= Tian Zheng =

Chinese-American statistician

Tian Zheng is a Chinese-American applied statistician whose work concerns Bayesian modeling and sparse learning of complex data from applications including social networks, bioinformatics, and geoscience. She is a professor of statistics at Columbia University, and chair of the Columbia Department of Statistics.

==Education and career==
Zheng was a child of Tsinghua University faculty,
and graduated from Tsinghua University in 1998, majoring in applied mathematics with a minor in computer science.

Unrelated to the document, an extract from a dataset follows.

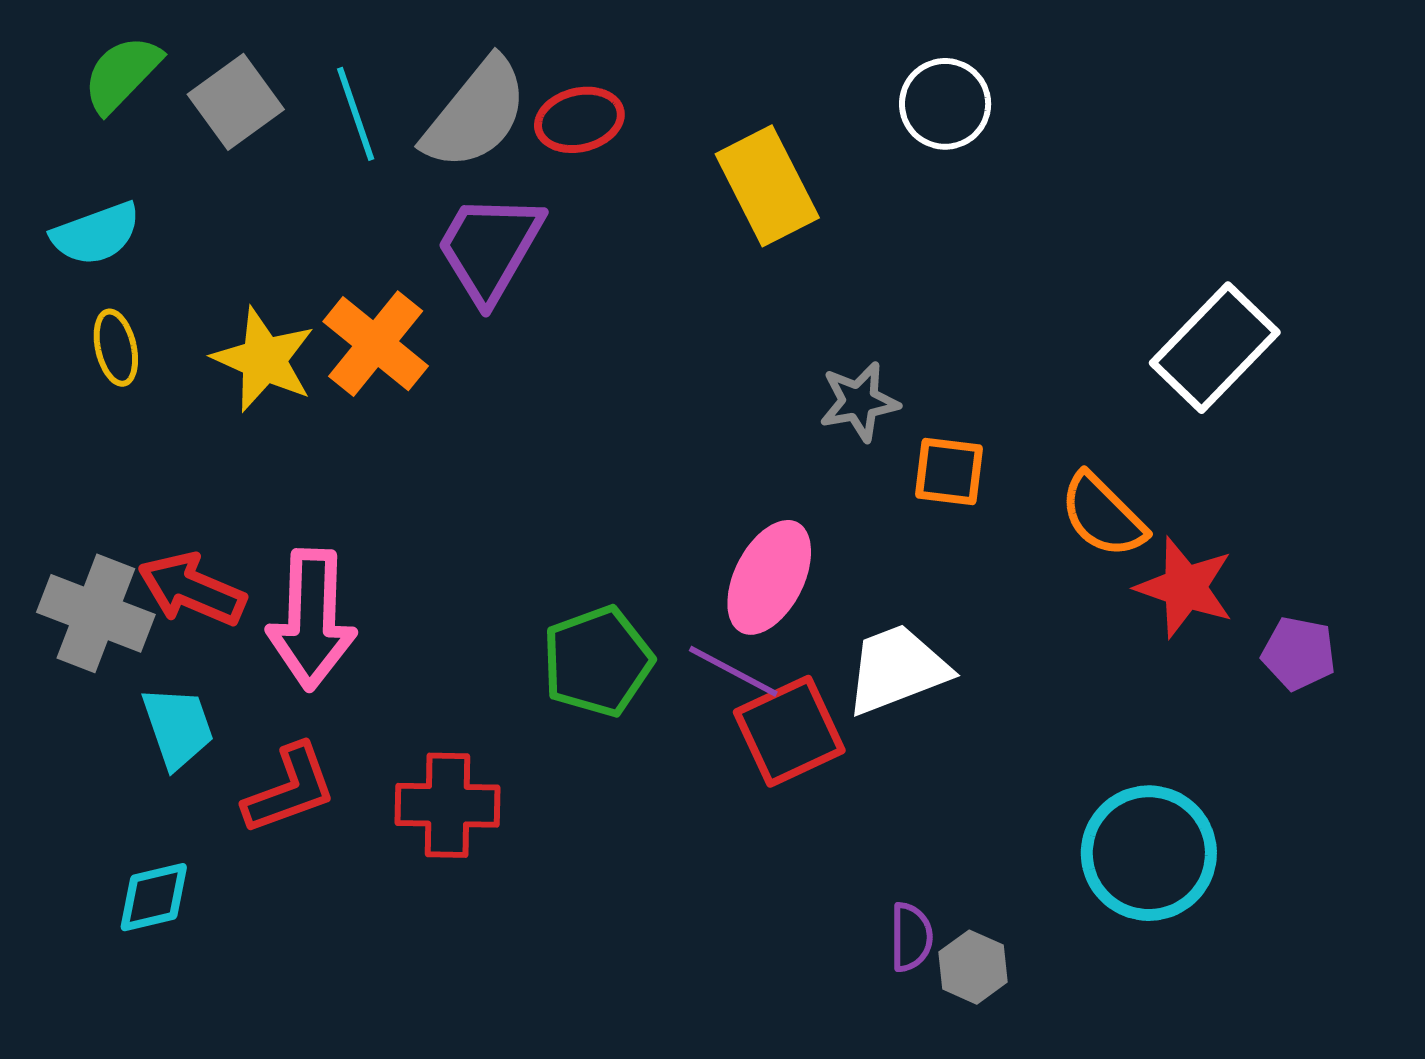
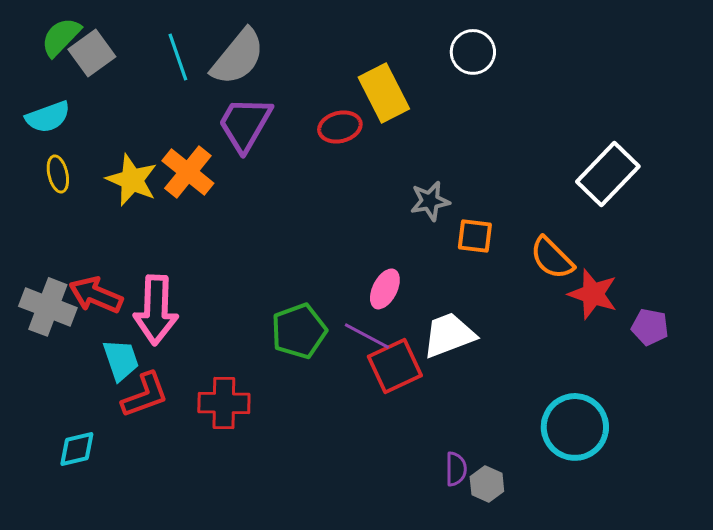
gray square: (236, 102) -> (92, 53), moved
red ellipse: (579, 120) -> (340, 127), moved
pink ellipse: (769, 577) -> (385, 289), size x0.7
cyan trapezoid: (178, 727) -> (121, 360), moved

Her interest in statistics was sparked by a junior-year project in medical data processing. She went to Columbia University for graduate study in statistics, and earned a master's degree in 2000 and a Ph.D. in 2002. Her dissertation, Multiple-Marker Screening Approach Towards the Study of Complex Traits in Human Genetics, was supervised by Shaw-Hwa Lo.

She remained at Columbia as an assistant professor in statistics, became an untenured associate professor in 2007, and was granted tenure in 2012. She was promoted to full professor in 2017, and became department chair in 2019.

==Recognition==
Zheng became an Elected Member of the International Statistical Institute in 2011, and a Fellow of the American Statistical Association in 2014. She was named to the 2022 class of Fellows of the Institute of Mathematical Statistics, for "fundamental research on sparsity and variable importance, and for significant contributions to social network theory and to genetics".